Perhaps one of the hardest vegetable insect to control in the garden is the cucumber beetle. They seem to show up every year, no matter what you do to mitigate them in the season prior. And these insects can really do a number on cucumber, melon and squash plants.
The beetles are about a quarter of an inch long with three black stripes or spots on yellow bodies. They emerge early in gardens, when temperatures reach the 50s in the spring. Often, cucumber beetles overwinter in garden debris or in other weedy areas.
When cucumber beetles emerge, they are programmed to seek out the color yellow, just like the flower blossoms on your cuke and squash plants.

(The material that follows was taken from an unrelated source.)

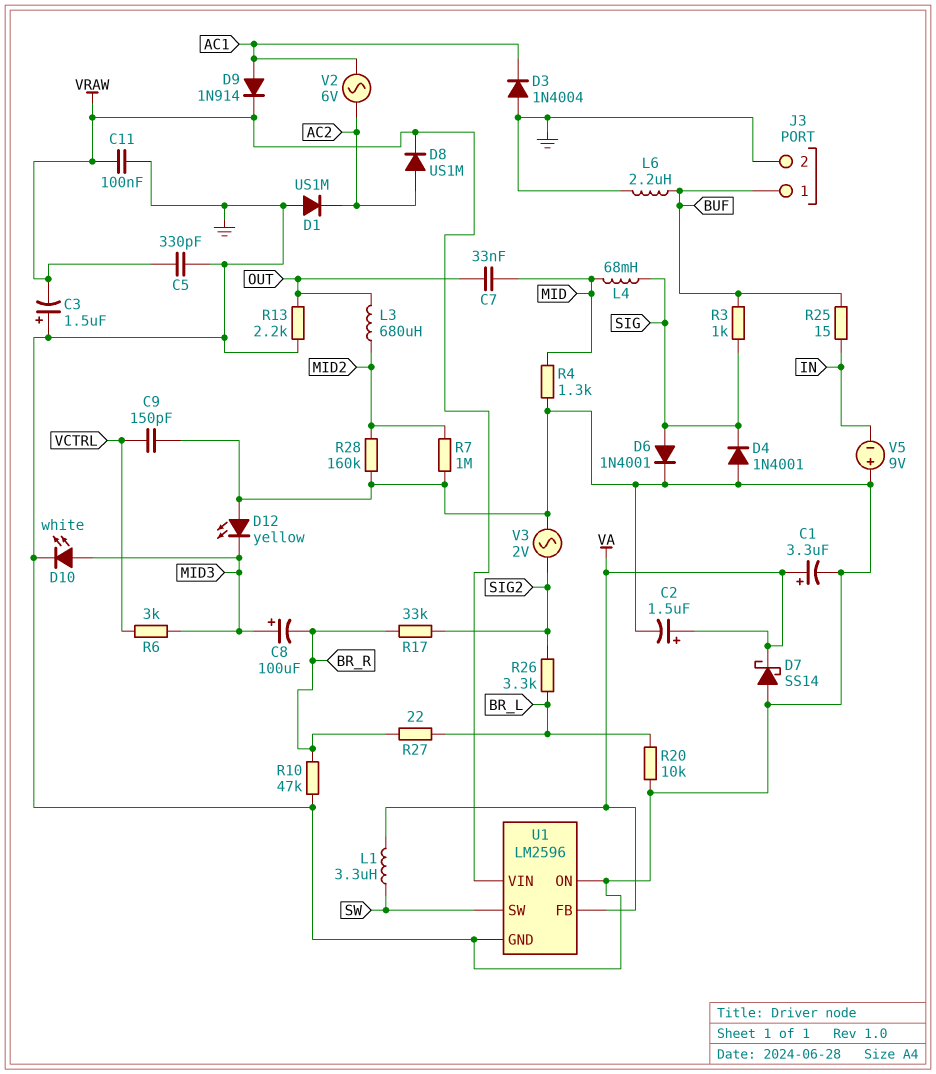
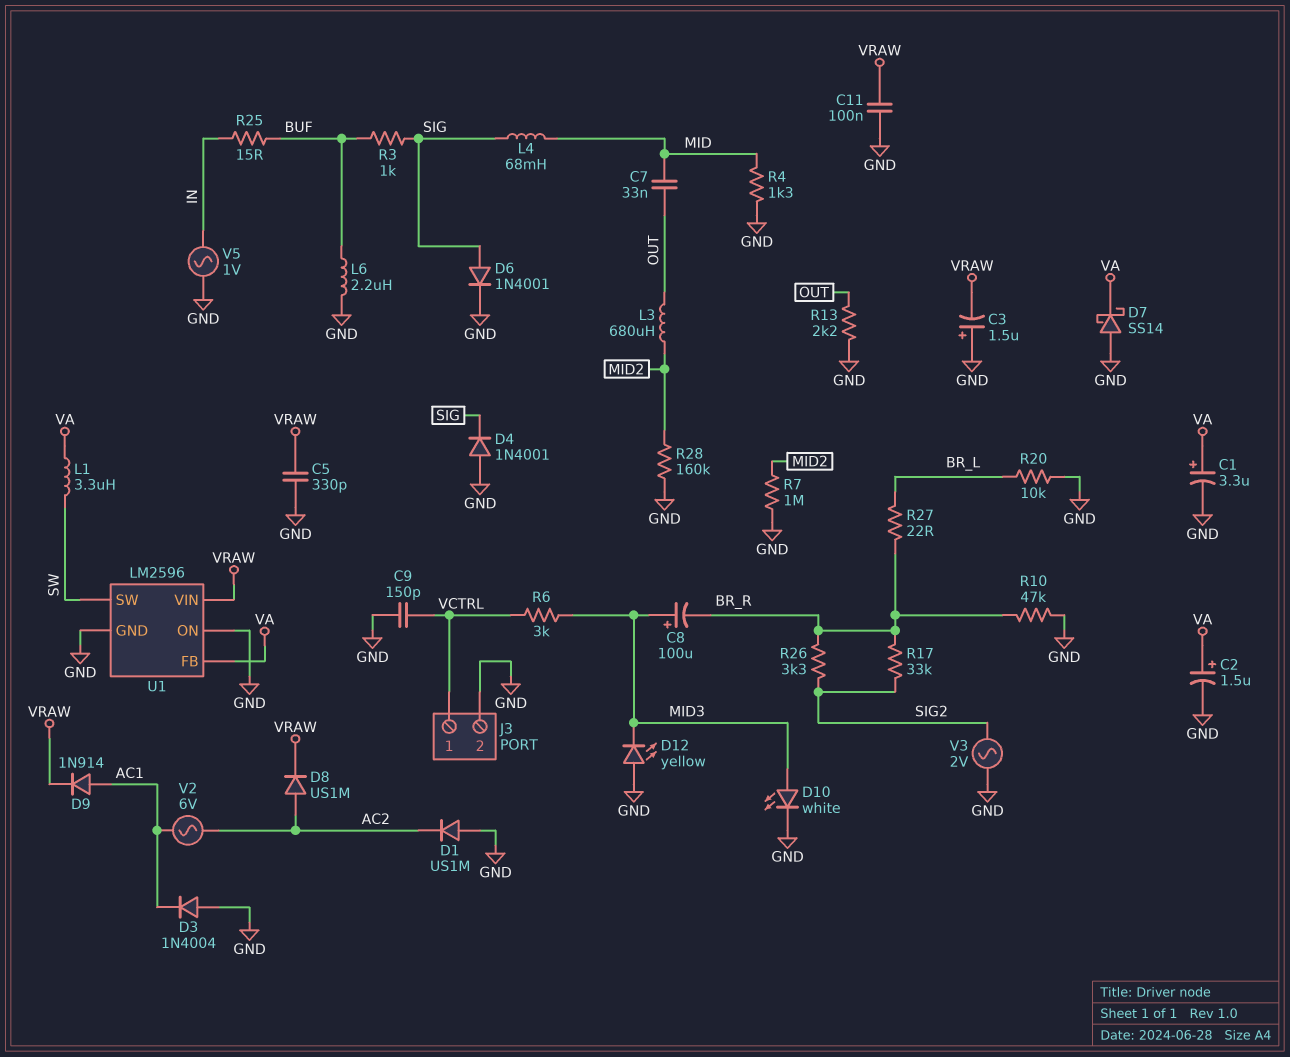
J3 pin 1: BUF -> VCTRL
R26: 3.3k (BR_L, SIG2) -> 3.3k (BR_R, SIG2)
V5: 9V (plus GND, minus IN) -> AC 1V (GND, IN)

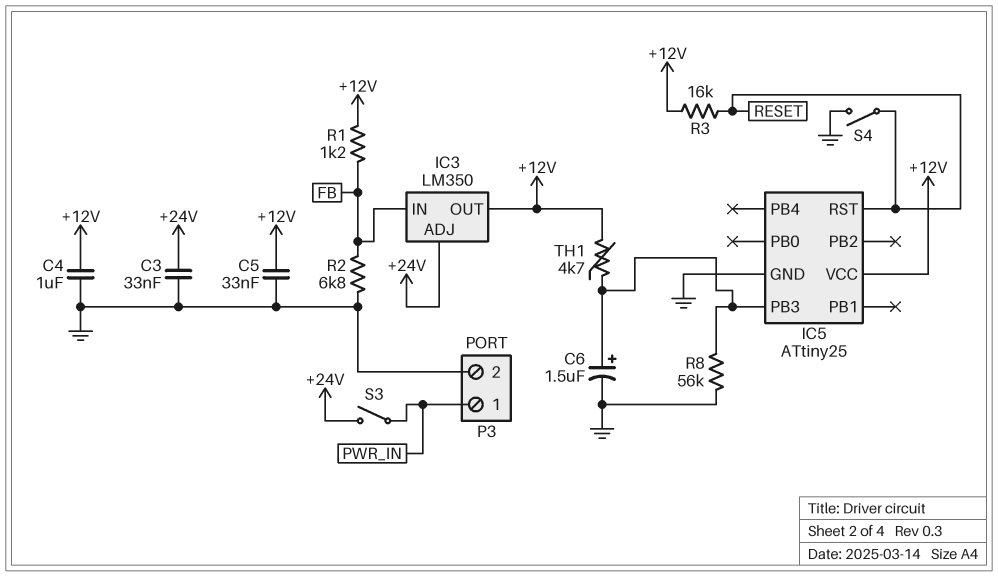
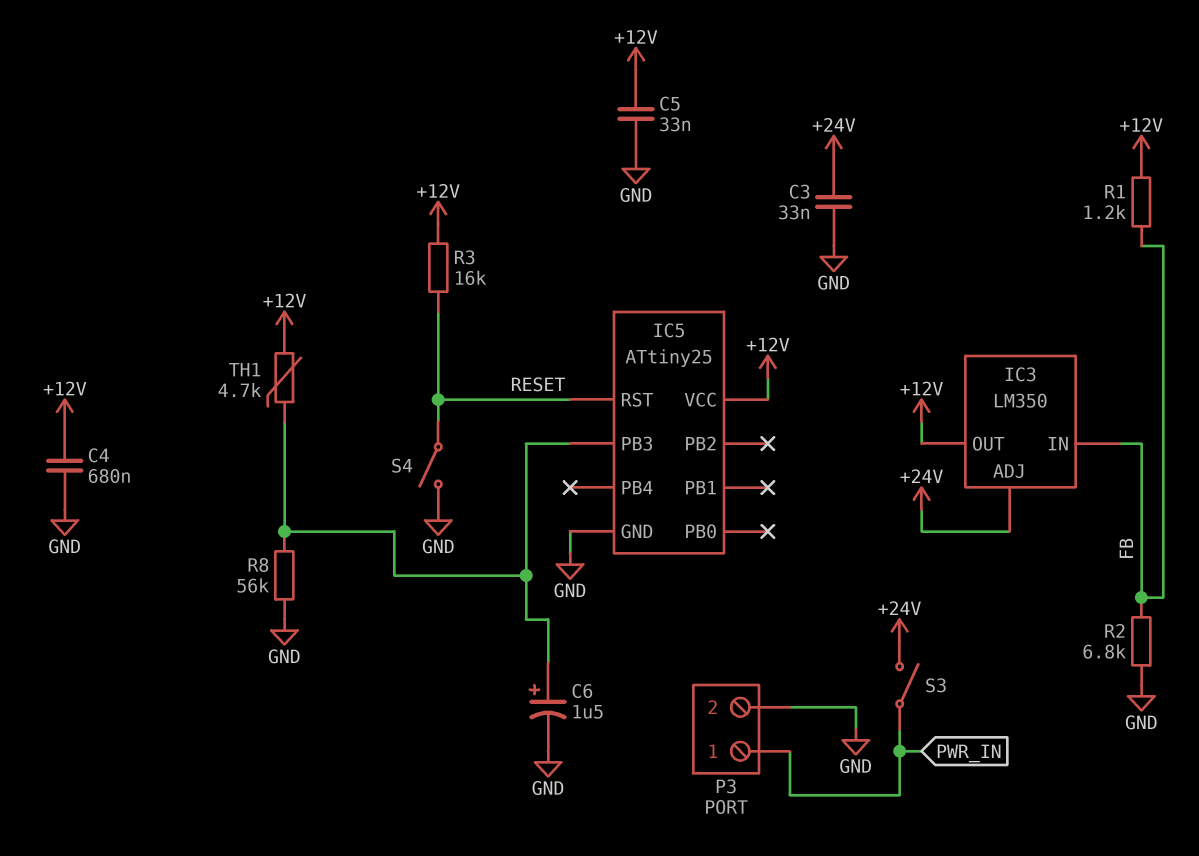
C4: 1uF (+12V, GND) -> 680nF (+12V, GND)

Once they find your young cucumber transplants or seedlings that are just coming up, cucumber beetles begin feeding and can cause a lot of damage along the way.
Though the beetles can really do a number on young plants, these insects are still a problem now, a bit later in the growing season, too. They can actually influence pollination by attacking the cucurbit flower and creating a situation where the fruits don't get pollinated properly.

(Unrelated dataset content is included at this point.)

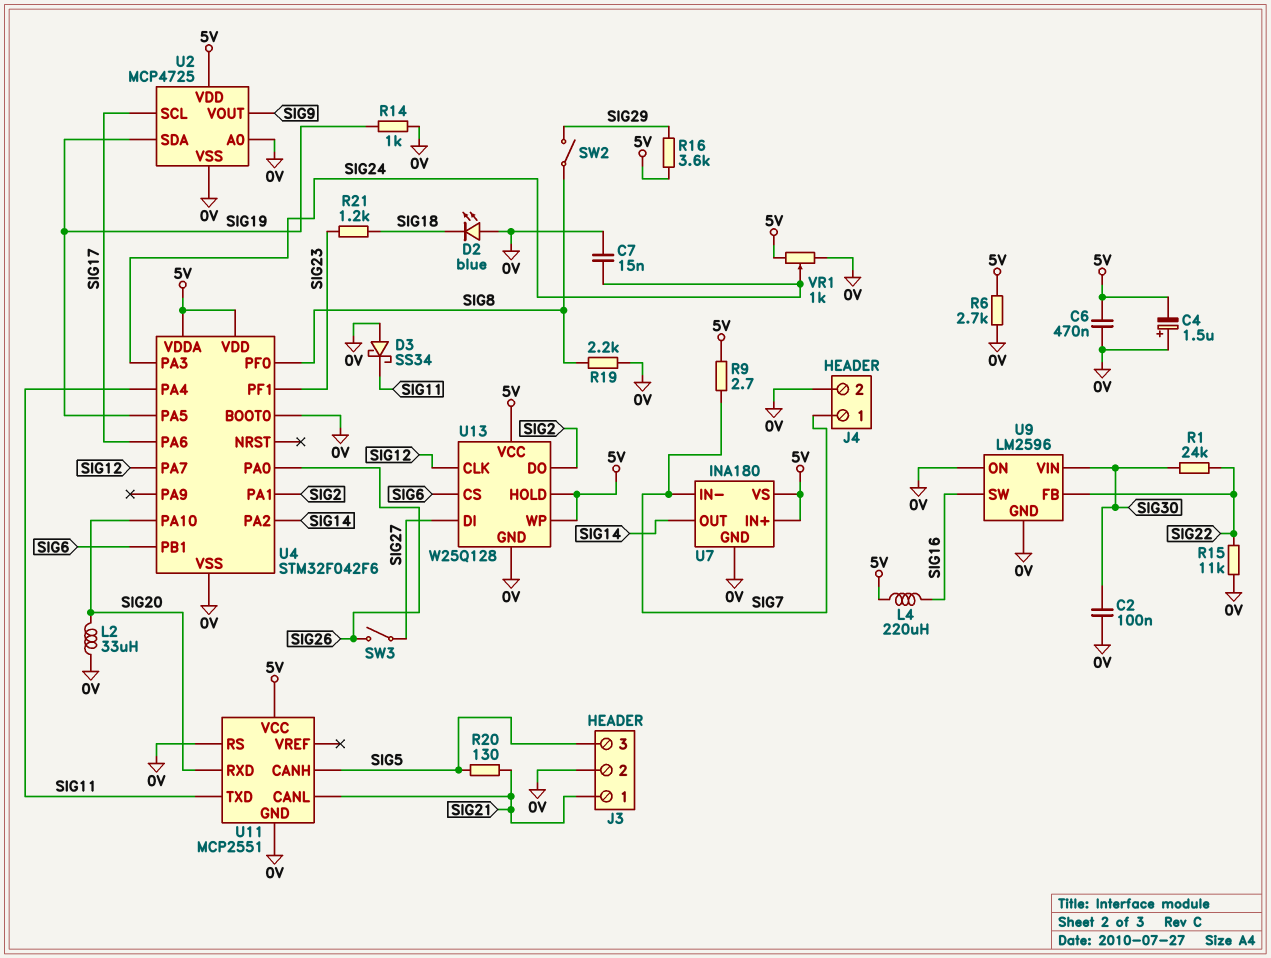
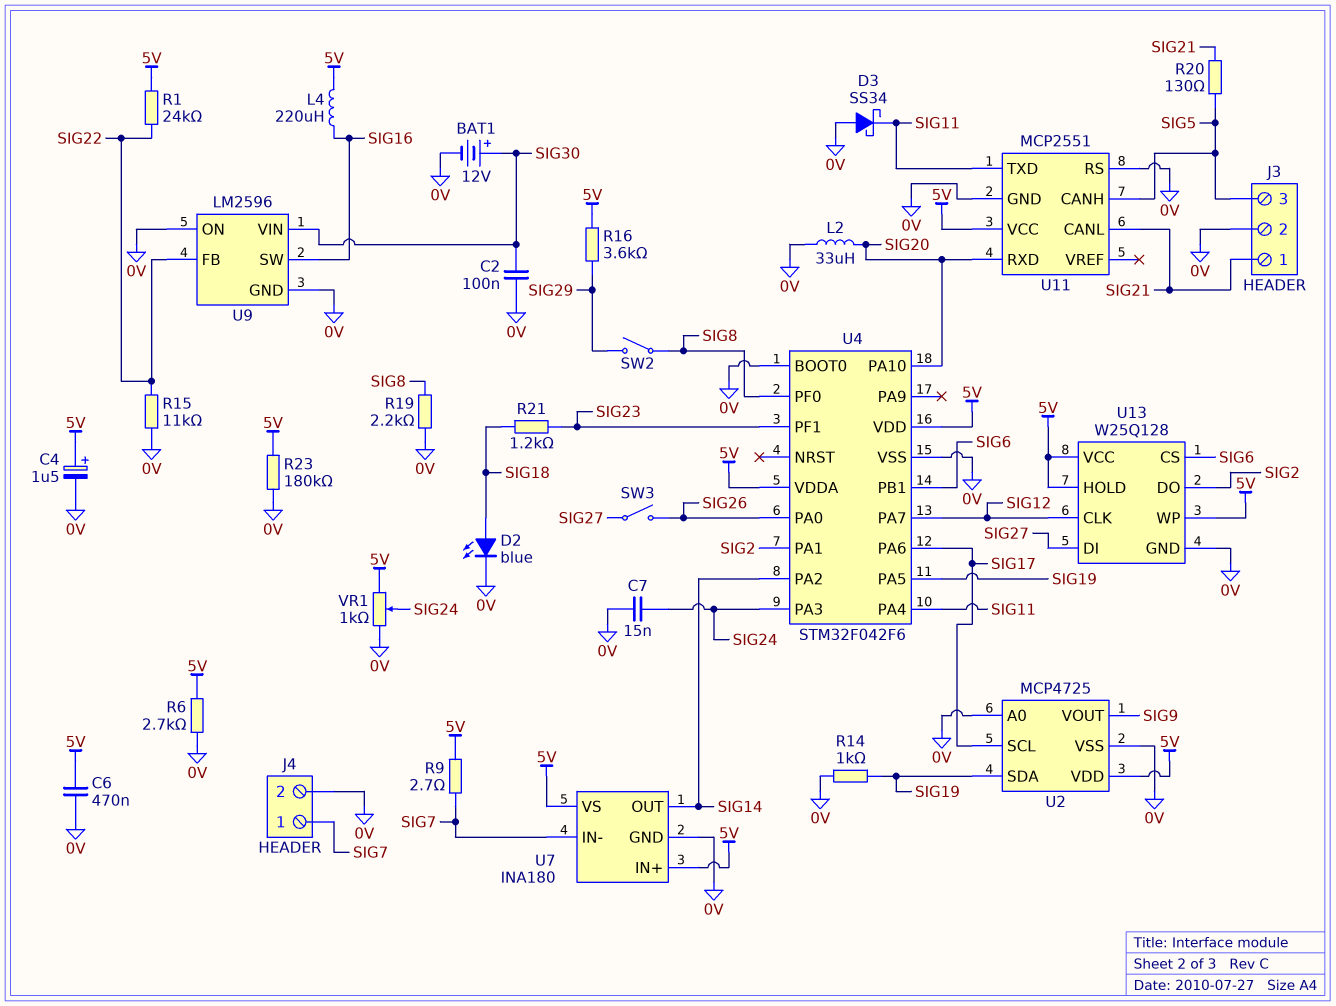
BAT1: none -> 12V (plus SIG30, minus 0V)
C4: 1.5uF (plus 0V, minus 5V) -> 1.5uF (plus 5V, minus 0V)
D2: LED blue (A 0V, K SIG18) -> LED blue (A SIG18, K 0V)
R1: 24k (SIG22, SIG30) -> 24k (5V, SIG22)
R23: none -> 180k (0V, 5V)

More from Vermont Public: Quash The Squash Bugs And Cucumber Beetles
Along with that, these beetles can transmit bacterial wilt disease when they feed, which will cause your plants to look wilted even though they've been watered, and the plant will eventually die off.
Luckily, there are a handful of things to try and rid your garden of the cucumber beetle. You can start off by seeking out the right sorts of cuke and squash plants and prioritize finding disease-resistant varieties.
Another method to keep cucumber beetles numbers down is to hang yellow sticky traps (remember their affinity for the color yellow?). Look for the traps with a substance called "Tanglefoot." When the beetles land on the trap, they get stuck and die.
Other techniques to try are to approach gardening differently. You could rotate crops, cover your plants before they flower or even elevate plants up off the ground by using straw bales and planting directly into them.
As a last resort, you can try an organic spray like Spinosed. If you go that route, do so with great care: this treatment can be toxic to pollinators. Spray before the cucumber flowers are out, or spray in the evening when the bees are not active. And once it has dried on the plant it is not as toxic as when it's wet.
What is bugging this listener's bean plants?
Q: I try to keep my gardens as organic as possible, using companion plantings to help ward off pests. But do you think that the leaf culprit on the bean plants may be aphids or some type of beetle? And I have a bottle of Neem oil that is 10 years old. OK to use? Or if not, how to dispose of it safely? - Sue, in Killington
A: The holes on your bean plant most likely are from slugs and snails who have been enjoying the wet weather. When the bean plants were just emerging earlier in the season, they were feeding on your green bean plant's tender young leaves. You can manage slugs with a beer trap that you set out and the slugs go in for a sip and fall in and drown.

As far as the Neem oil goes, its shelf life is a year or two. In order to dispose of it properly, you could take it to your county's hazardous waste site.
How to control goutweed
Q: I came to the Vermont side of the Upper Valley in 2011. At that time, purple and white phlox was along all the roadsides. Now there's only goutweed. It seems the invasive has eradicated everything including Trillium and Jacob's Ladder. - Byron, via email
A: Goutweed, of Bishop's weed, is a perennial that has serrated green leaves with white edges and can grow to a couple of feet tall.
Goutweed is indeed an invasive plant. It grows quickly, thrives in shaded areas and can choke out native plants. The plants can be eradicated by pulling them out repeatedly, and ensure you're pulling out the rhizome or root system, too.
However, some of the variegated varieties of it are very attractive and still for sale. If you purchase and plant them, know which kind you've got as certain goutweed will take over quickly and spread onto roadsides.
If you choose to plant goutweed, choose to grow it around trees or in a place that you'll be mowing regularly. You could also plant it in an area that is blocked by a building or asphalt where it can't spread.